Abstract

Introduction: Various factors can trigger events of Pulmonary Embolism(PE). Several studies have linked cardiac arrhythmias such as Paroxysmal Atrial Fibrillation (PAF) with a higher risk of multiple cardiovascular and pulmonary complications. As there is a paucity of data on the risk factors for an event of PAF among PE patients and the factors contributing to death, we conducted a retrospective analysis using the 2019 National Inpatient Sample(NIS). Methods: Our study focused on finding patients with a principal diagnosis of Pulmonary Embolism and a diagnosis of Paroxysmal Atrial Fibrillation. A multivariable regression model evaluated several risk factors for PAF incidence among PE patients and their possible mortality risks. Results: A total of 188,850 cases of PE were observed in our study, including 9,960 (5.3%) cases of PAF. Hyperlipidemia (aOR 1.348, 95% CI 1.290-1.409, p<0.01), hypertension (aOR 1.988, 95% CI 1.887-2.095, p<0.01), and old myocardial infarct (aOR 1.574, 95% CI 1.463-1.693, p<0.01) predisposed to PAF among PE, while females (aOR: 0.873, 95% CI 0.837-0.910, p<0.01), patients with obesity (aOR 0.858, 95% CI 0.818-0.900, p<0.01), and those classified as racially Black (aOR 0.603, 95% CI 0.534-0.681, p<0.01), and Hispanic (aOR 0.653, 95% CI 0.562-0.758, p<0.01) (compared to group excluding Whites, Blacks and Hispanics) reduced their risk.
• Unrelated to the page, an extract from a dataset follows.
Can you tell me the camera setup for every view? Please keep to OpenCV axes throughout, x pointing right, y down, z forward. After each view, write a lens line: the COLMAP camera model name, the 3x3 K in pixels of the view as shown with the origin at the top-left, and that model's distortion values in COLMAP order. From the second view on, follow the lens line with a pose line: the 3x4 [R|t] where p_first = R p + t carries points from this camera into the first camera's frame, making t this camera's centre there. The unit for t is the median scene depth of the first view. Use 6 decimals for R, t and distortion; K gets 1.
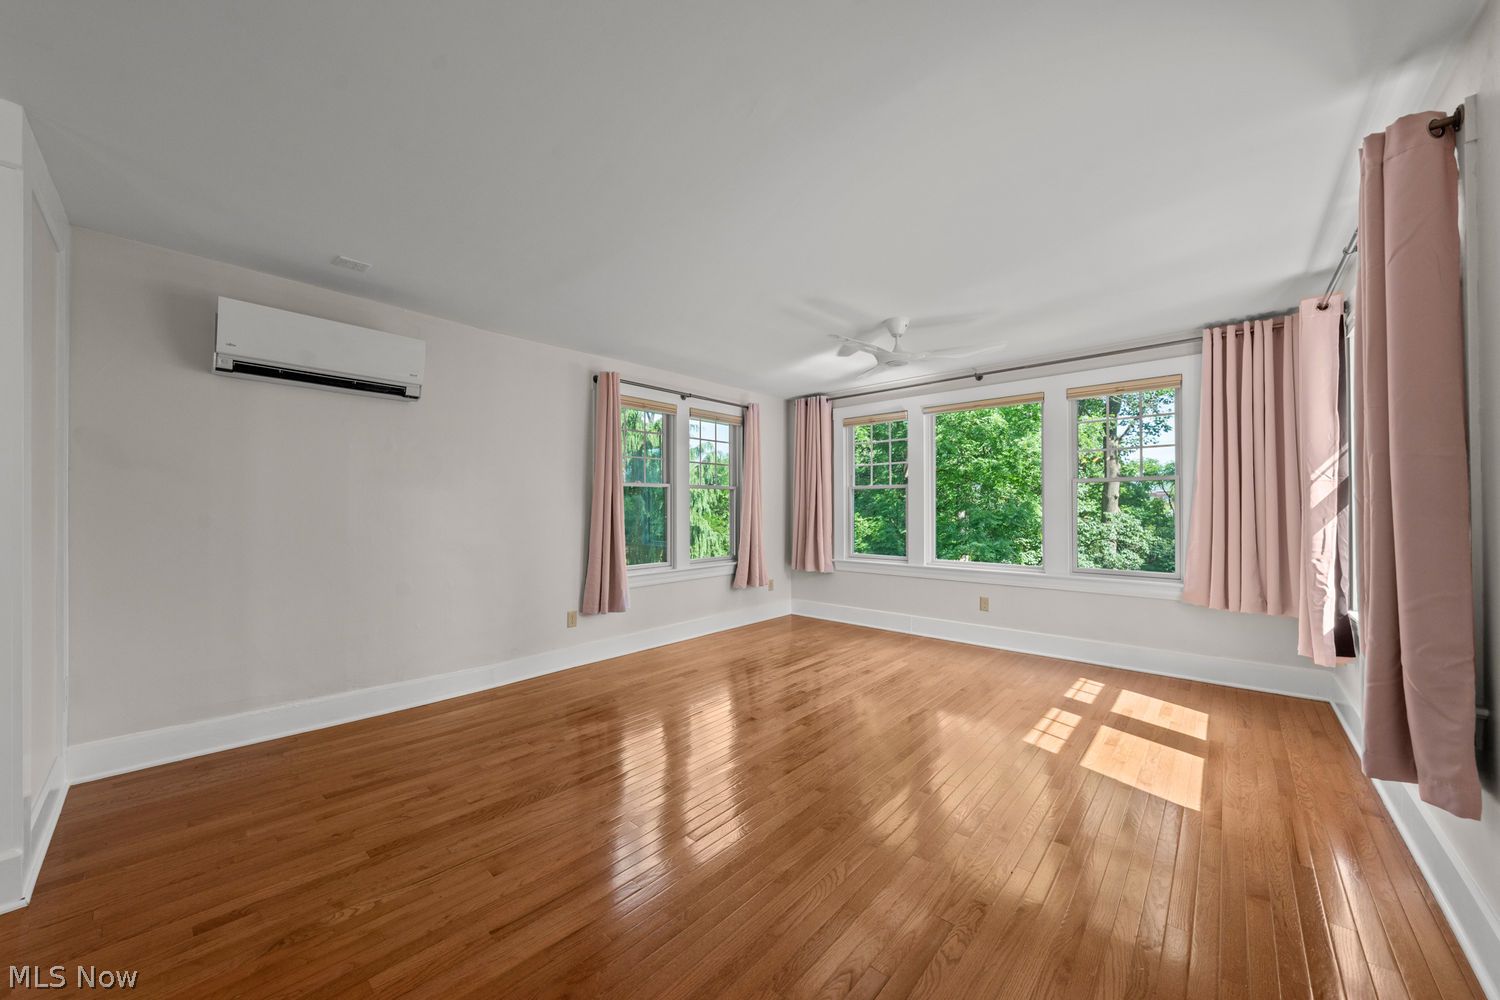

An in-hospital mortality rate of 4.0% was also estimated as 395 patients with PAF died. PAF patients with PE had a higher chance of dying if they also had a diagnosis of diabetes (aOR 1.347, 95% CI 1.070-1.695, p=0.011), whereas those who were obese (aOR 0.421, 95% CI 0.311-0.570, p<0.01), with hyperlipidemia (aOR 0.732, 95% CI 0.590-0.909, p<0.01), and smokers (aOR 0.751, 95% CI 0.606-0.931, p<0.01) expressed a lower risk of mortality. PAF patients with PE reported a higher overall risk of death during hospitalization (aOR 1.322, 95% CI 1.190-1.469, p<0.01). Conclusions: Patients with a diagnosis of PAF while admitted with PE showed a higher risk of mortality. Several factors influenced the presence of PAF among PE patients. It is thus essential for physicians to monitor various cardiovascular complications and arrhythmias in patients admitted with PE.